The Importance of (Website) Page Load Speed for SEO
Search engine optimisation or SEO for short has the objective of improving the ranking or visibility of a website/page in the organic listings of major search engines such as Google and Bing.
Most of the SEO industry is constantly on the half-turn looking for the next trend or signal for what factor(s) are driving success or higher rankings in the search engines?
Note: As at April 2014, Google enjoys the bulk of the UK search engine market share, handling 89.55 per cent of all queries, a long way ahead of Yahoo with 3.29 per cent and Microsoft (Bing) with 5.49 per cent. Thus, when the SEO industry talks about attaining higher search engine rankings they are nearly always referring to higher rankings in Google.
The list of 200+ algorithm factors or signals that Google uses to rank web pages is the source of continuous debate and second guessing amongst folk inside both agencies and clients. As Google states: These signals include things like the terms on websites, the freshness of content, your region and PageRank.
Further reading on the analysis of what may constitute the right combination of SEO Success ranking factors, or “signals.”
The purpose of this article is to consider the SEO importance of one element of the on-the-page factors that make up the architecture of your website: Page Load Speed. Note: On-the-page ranking factors are deemed to be in the direct control of the web page publisher.
So the question we need to ask is twofold:
1. Does your website load quickly?
2. What is the relevance between page load speed and higher organic search engine rankings?

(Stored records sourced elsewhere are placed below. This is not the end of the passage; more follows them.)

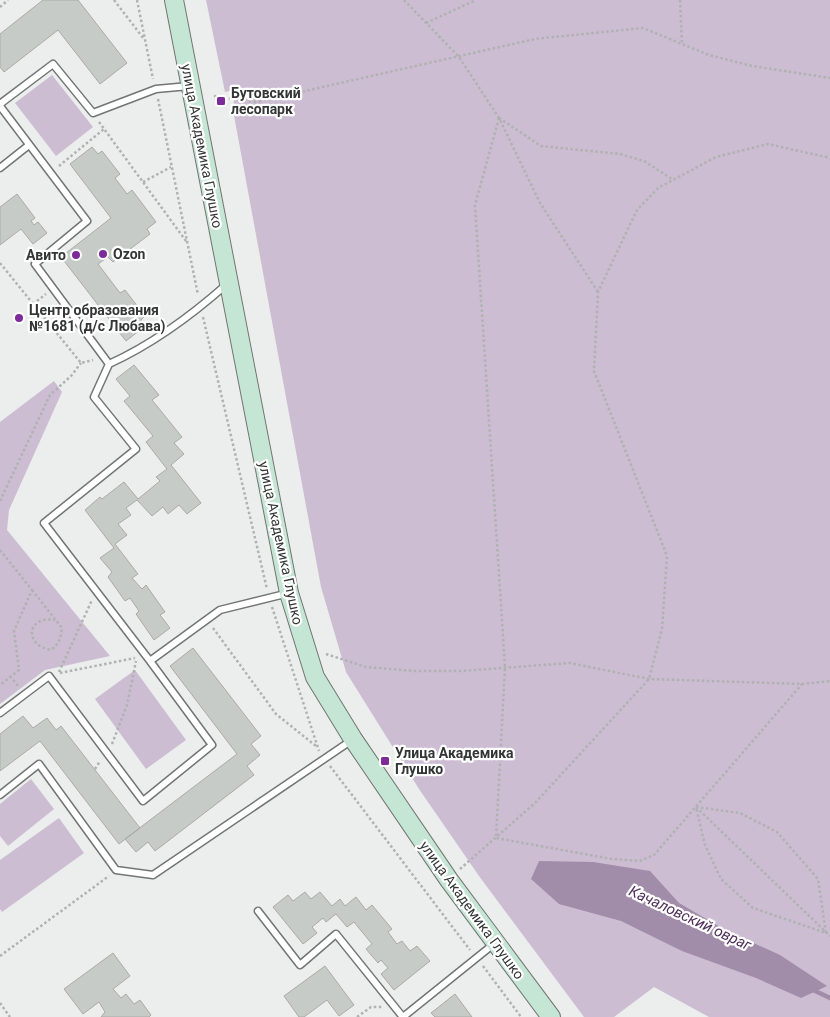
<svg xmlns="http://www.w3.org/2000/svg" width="830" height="1017" font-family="Roboto,sans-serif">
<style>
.green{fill:#ccbdd2}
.water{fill:#a18ca9}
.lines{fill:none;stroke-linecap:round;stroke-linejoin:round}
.stream{stroke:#a18ca9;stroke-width:4.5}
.building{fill:#c7cbc8;stroke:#a8aca9}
.lane-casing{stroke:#727573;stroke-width:9}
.secondary-casing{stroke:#727573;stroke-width:20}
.path{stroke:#b0b2b1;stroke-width:2.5;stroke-dasharray:2.5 2.5;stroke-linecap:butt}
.lane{stroke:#fff;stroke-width:6}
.secondary{stroke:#c5e6d4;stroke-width:18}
.poi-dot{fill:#7e2b9a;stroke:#fff;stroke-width:2}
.labels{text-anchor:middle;stroke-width:4.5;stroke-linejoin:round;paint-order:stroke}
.poi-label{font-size:14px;font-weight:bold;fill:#343635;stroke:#fff;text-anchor:start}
.street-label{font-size:14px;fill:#343635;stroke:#fff}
.water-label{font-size:15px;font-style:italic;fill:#4f315a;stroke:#fff}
</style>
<rect width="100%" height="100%" fill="#ebeeec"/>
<path class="green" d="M206 0H830V1017H709L654 987 614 1017H584L479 876 419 789 346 672 321 587 233 110 235 90 225 92Z
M52 75 93 127 56 156 15 103Z
M54 381 62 392 9 510 7 530 110 656 45 670 0 704V422Z
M135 670 186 740 146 769 95 699Z
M31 779 54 809 8 846 0 836V804Z
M59 818 84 853 2 912 0 909V860Z"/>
<path class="water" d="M539 861 593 862 650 871 679 903 727 931 780 955 827 986 801 998 756 978 682 951 621 921 559 904 531 879Z"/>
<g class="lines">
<path class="stream" d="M811 989 830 998"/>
</g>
<path class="building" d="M43 0H78L127 63 100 84 58 30 4 72 0 67V34Z
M92 147 98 154 102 151 120 174 115 178 127 194 132 190 156 222 147 229 150 234 113 262 108 257 98 264 120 293 125 290 145 316 141 320 145 326 126 341 61 257 111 218 70 164Z
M17 194 35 218 31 221 34 225 38 222 47 233 33 244 21 229 0 245V207Z
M134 365 159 395 152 400 182 437 174 443 184 454 171 465 201 503 187 514 179 505 168 514 163 507 152 516 137 500 126 508 131 515 118 524 127 535 115 544 138 574 132 578 142 589 146 585 165 612 160 615 170 628 154 640 136 614 139 611 130 598 125 601 108 577 112 572 100 558 114 548 85 510 100 497 102 499 124 482 138 499 160 481 156 477 167 469 146 442 153 436 124 401 130 396 116 379Z
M193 648 261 736 251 744 260 755 247 766 254 775 155 851 148 842 136 852 125 839 237 754 170 666Z
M23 716 33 728 47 718 56 730 61 726 140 828 119 844 40 741 0 771V734Z
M305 892 311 899 320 892 332 906 340 899 345 906 356 897 366 910 372 905 392 929 388 932 397 944 402 941 410 951 417 946 430 961 394 990 381 974 388 968 381 960 378 963 366 949 372 944 354 922 347 927 336 914 326 922 323 918 312 927 317 933 303 944 273 907 288 895 293 901Z
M113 953 130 976 113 989 121 998 126 994 134 1004 140 1000 151 1015 149 1017H101L105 1012 99 1002 83 1014 64 989Z
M325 966 354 1005 339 1016 327 1000 304 1017H299L284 996Z
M455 994 472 1017H435L431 1013Z"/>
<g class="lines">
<g class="lane-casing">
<path id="lane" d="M0 104 53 64 93 113 156 89 189 86
M0 106 87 221 35 264 109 364C153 344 191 316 227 284
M0 168 29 145
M109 364 94 397 136 449 44 523 150 661
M0 713 49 676 143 801 212 745 150 661 220 610 289 593
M0 795 39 764 116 870 153 875 352 740
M258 911 300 965 336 934 402 1016
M403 1017 495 943"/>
</g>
<g class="secondary-casing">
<path id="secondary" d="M174 0 289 593 315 677 353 739 449 880 551 1017"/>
</g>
<path class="path" d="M114 0 144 39
M137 0 153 79
M404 0 459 57 499 118 540 203 598 292
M680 0 682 43
M0 7 8 0
M426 23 476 0
M214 96 256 102 535 39 643 28 709 55 752 66 830 78
M158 99 198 295
M499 118 475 205 505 667 496 838 612 859 640 861 654 855 802 684
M499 118 541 146 620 154 644 161 672 179
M99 122 186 241
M59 166 104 129
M143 182 171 167
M0 263 81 363 93 360
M33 304 46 294
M203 317 267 589
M0 501 50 395 71 376 81 363
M0 550 32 590 14 631 19 670 0 685
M32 590 62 628C61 638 59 644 51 650 23 645 27 615 55 620
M272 607 319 751
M213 628 276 714 316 746
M326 654 366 667 414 671H461L570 663 649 679 802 684 830 681
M59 672 92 600
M60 673 135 658
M10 676 19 687
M112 744 127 705 136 661
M330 766 470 950
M95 769 100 761
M696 807 740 813 777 832 818 879 826 933 753 908 721 879 705 845Z
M696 807 830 936
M460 869 535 803 649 679 662 629 667 556 594 371 598 292 637 210 658 188 716 157 768 144 830 158
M0 956 109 876
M483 966 521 1017
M0 1003 10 1017
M357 1017 371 1007H383"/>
<use href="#lane" class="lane"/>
<use href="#secondary" class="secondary"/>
</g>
<g class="poi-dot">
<rect x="216" y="96" width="10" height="10" rx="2.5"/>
<circle cx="103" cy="254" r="5"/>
<circle cx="76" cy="255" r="5"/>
<circle cx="19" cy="318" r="5"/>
<rect x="380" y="756" width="10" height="10" rx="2.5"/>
</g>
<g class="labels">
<g class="poi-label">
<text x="231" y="98">Бутовский<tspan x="231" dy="16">лесопарк</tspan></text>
<text x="113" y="259">Ozon</text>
<text x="66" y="260" text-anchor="end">Авито</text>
<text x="29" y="315">Центр образования<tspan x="29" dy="16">№1681 (д/с Любава)</tspan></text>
<text x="395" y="758">Улица Академика<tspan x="395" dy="16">Глушко</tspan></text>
</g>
<g class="street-label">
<text transform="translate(202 146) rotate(79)" y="5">улица Академика Глушко</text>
<text transform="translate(281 543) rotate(78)" y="5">улица Академика Глушко</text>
<text transform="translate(472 910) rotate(54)" y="5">улица Академика Глушко</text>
</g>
<g class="water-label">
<text transform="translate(690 918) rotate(25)" y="5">Качаловский овраг</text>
</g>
</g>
</svg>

Does Your Website Load Quickly?
Without question a very high proportion of all websites on the Internet today could improve their page load speed. Improving page load speed is important because it is speed and performance which are essential to providing a great end-user experience for websites and web applications.
In the 21st century it is clear that everybody deserves (and expects!) a fast web experience. The percentage of web users accessing the Internet on a smartphone or tablet is rising at break neck speed. It is this shift to what I will call on the move web access that is one major reason for the growing importance of page load speed. Consumers simply do not have the time, or inclination, to sit around at home or work waiting for a web page to load!
In an ideal world if you had the chance to develop your website from scratch, then planning your site architecture around page load speed would be an important consideration to factor into the build. In addition, from the outset, major consideration should also be given to the presentation of the website on various devices such as the smartphone and tablet. This is often referred to as responsive website design. Responsive design is very much about enhancing the end-user experience.
If your website is already built, then you will be pleased to know that there are a whole host of excellent tools and software which can assess the current page load speed of your site and help you develop a faster, more efficient, and all-around improved website experience for your users.
This is not the correct place to analyse every specific page load speed tool of software provider on the market, more to point you in the direction of a small number of high quality providers:
• Page Speed – Google Developers. Evaluates the performance of web pages and get suggestions on how to improve them.
• Website speed test. Use this free Website Speed Test from Pingdom Tools to analyse the load speed of your websites.
• Website Speed and Performance Optimization. GTmetrix is a free tool that analyses your page’s speed performance.
SEO and Page Load Speed
So, the second question is: whilst we know that improving page load speed will no doubt enhance the end-user experience of your website, will it also raise the ranking of your website in the search engines?
Well, we can do no worse than start with reiterating a message from Google in 2010. In this announcement Google unequivocally stated that website speed would begin to have an impact on search ranking. Or, in other words, the speed at which someone could view the content from a search result would be a ranking factor. A video from leading Googler Matt Cutts (head of the Google web spam team) elaborated further.
Now, it is at this point that many have in the past and some will probably still get carried away with digging frantically into the SEO ramifications and divine importance of page load speed for the purpose of SEO. This is the WRONG approach. What Google is saying here is that it will be attributing a higher value/importance on the factor of page load speed – because it plays an increasingly important role in end-user experience.
It is this last phrase that should be the key take-away from the Google statement(s). A poor performing website results in a poor user experience, and sites with poor user experiences deserve less promotion in search results.
The specifics of what metrics Google is actually using in regards to page speed is open to on-going debate and discussion. As we know Google, whilst being far more open and communicative than it ever used to be, is still (quite rightly, in my opinion) secretive as to the finer details.
I would recommend that you take a fresh look at your website load speed. This would have the twin objectives of:
1. Improving everyone’s experience of your website on the Internet.
2. Improving your ranking in search engines.